> _Work request 1_: Using the loan facility text below, decide whether each statement agrees with it: (a) The ABL Facility matures on November 16, 2022. (b) The Current Term Loan Facility amortizes at 1.5% per quarter. (c) The Current Term Loan Facility holds a first priority security interest in accounts receivable and inventory. For each, answer yes or no and quote the words of the text that settle it.
> _Work request 2_: Carry the loan facility text below forward, picking up after its final sentence.

> _Source text_:
The ABL Facility includes (i) commitment fees which range from 0.25% to 0.375% based upon the average daily unused commitment (aggregate commitment less loans and letters of credit outstanding) under the ABL Facility for the preceding fiscal quarter and (ii) customary letter of credit fees.

  

Customary agency fees are payable in respect of the Debt Facilities.

 

Maturity; Amortization and Prepayments

 

The ABL Facility matures on November 16, 2022, subject to customary extension provisions provided for therein.

 

The Current Term Loan Facility matures on September 9, 2025 and amortizes at a rate equal to 1.25% per quarter. It is subject to mandatory prepayments in an amount equal to a percentage of the borrower’s excess cash flows in each fiscal year, ranging from 0% to 75% depending on our total leverage ratio, and with the proceeds of certain asset sales, casualty events and extraordinary receipts. The loan may not be voluntarily prepaid during the first two years of its term, without significant penalties. A prepayment premium is applicable to voluntary prepayments and certain mandatory prepayments made prior to the fourth anniversary of the closing date of the Current Term Loan Facility.

 

Guarantees; Security

 

All obligations under the Debt Facilities are unconditionally guaranteed by Lands’ End, Inc. and, subject to certain exceptions, each of its existing and future direct and indirect subsidiaries. The ABL Facility is secured by a first priority security interest in certain working capital of the borrowers and guarantors consisting primarily of accounts receivable and inventory. The Current Term Loan Facility is secured by a second priority security interest in the same collateral, with certain exceptions.

 

The Current Term Loan Facility is secured by a first priority security interest in certain property and assets of the borrowers and guarantors, including certain fixed assets such as real estate, stock of the subsidiaries and intellectual property, in each case, subject to certain exceptions. The ABL Facility is secured by a second priority interest in the same collateral, with certain exceptions.

 

The Former Term Loan Facility, which was replaced by the Current Term Loan Facility on September 9, 2020, had the same priority security interest in the same collateral, with certain exceptions.

Extracted data entries
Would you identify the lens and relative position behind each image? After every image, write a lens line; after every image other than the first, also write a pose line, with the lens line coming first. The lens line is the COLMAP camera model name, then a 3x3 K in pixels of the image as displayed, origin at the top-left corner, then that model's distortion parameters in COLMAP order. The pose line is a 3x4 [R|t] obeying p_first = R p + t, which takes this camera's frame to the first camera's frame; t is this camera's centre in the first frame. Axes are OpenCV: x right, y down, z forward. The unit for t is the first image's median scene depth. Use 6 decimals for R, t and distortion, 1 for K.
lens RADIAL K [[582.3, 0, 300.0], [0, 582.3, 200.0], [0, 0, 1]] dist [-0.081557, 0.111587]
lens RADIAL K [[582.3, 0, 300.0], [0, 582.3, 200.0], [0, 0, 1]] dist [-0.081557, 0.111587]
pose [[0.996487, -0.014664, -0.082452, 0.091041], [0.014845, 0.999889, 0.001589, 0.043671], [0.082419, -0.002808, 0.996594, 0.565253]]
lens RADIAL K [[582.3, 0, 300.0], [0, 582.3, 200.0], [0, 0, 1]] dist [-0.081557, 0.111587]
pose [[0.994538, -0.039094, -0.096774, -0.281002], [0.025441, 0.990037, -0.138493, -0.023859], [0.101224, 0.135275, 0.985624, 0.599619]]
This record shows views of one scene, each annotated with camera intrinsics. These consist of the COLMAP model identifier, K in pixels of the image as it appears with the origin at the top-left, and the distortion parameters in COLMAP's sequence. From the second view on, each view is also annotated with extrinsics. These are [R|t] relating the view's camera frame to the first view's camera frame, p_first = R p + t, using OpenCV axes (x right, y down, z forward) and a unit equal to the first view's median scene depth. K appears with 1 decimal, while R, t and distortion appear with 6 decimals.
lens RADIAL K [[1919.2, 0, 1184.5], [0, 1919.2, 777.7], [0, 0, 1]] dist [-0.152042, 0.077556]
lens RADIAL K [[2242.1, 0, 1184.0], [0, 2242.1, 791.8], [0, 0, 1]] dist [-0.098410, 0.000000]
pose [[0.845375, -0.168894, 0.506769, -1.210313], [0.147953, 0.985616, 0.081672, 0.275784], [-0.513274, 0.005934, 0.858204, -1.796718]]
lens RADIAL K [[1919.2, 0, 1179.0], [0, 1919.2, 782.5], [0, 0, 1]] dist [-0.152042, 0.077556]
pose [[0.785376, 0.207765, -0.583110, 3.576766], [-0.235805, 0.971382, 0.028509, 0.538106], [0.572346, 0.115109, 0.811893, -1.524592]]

> _Reply 1_:
(a) Yes: "The ABL Facility matures on November 16, 2022"
(b) No: "amortizes at a rate equal to 1.25% per quarter"
(c) No: "The Current Term Loan Facility is secured by a second priority security interest in the same collateral"

> _Reply 2_:
Representations and Warranties; Covenants

 

Subject to specified exceptions, the Debt Facilities contain various representations and warranties and restrictive covenants that, among other things, restrict Lands’ End, Inc.’s and its subsidiaries’ ability to incur indebtedness (including guarantees), grant liens, make investments, make dividends or distributions with respect to capital stock, make prepayments on other indebtedness, engage in mergers or change the nature of their business.

 

The Current Term Loan Facility contains certain financial covenants, including a quarterly maximum total leverage ratio test, a weekly minimum liquidity test and an annual maximum capital expenditure amount.

  

If excess availability under the ABL Facility falls below the greater of 10% of the Loan Cap amount or $15.0 million, we will be required to comply with a minimum fixed charge coverage ratio of 1.0 to 1.0. The ABL Facility also has a cash maintenance provision, which applies a limit of $75 million on the amount of cash and cash equivalents (subject to certain exceptions) that we may hold when outstanding loans under the ABL Facility are equal to or exceed $125 million.

 

The Debt Facilities contain certain affirmative covenants, including reporting requirements such as delivery of financial statements, certificates and notices of certain events, maintaining insurance and providing additional guarantees and collateral in certain circumstances.

 

As of April 30, 2021, we were in compliance with all of our covenants in the Debt Facilities.

 

Events of Default

 

The Debt Facilities include customary events of default including non-payment of principal, interest or fees, violation of covenants, inaccuracy of representations or warranties, cross defaults related to certain other material indebtedness, bankruptcy and insolvency events, invalidity or impairment of guarantees or security interests and material judgments and change of control.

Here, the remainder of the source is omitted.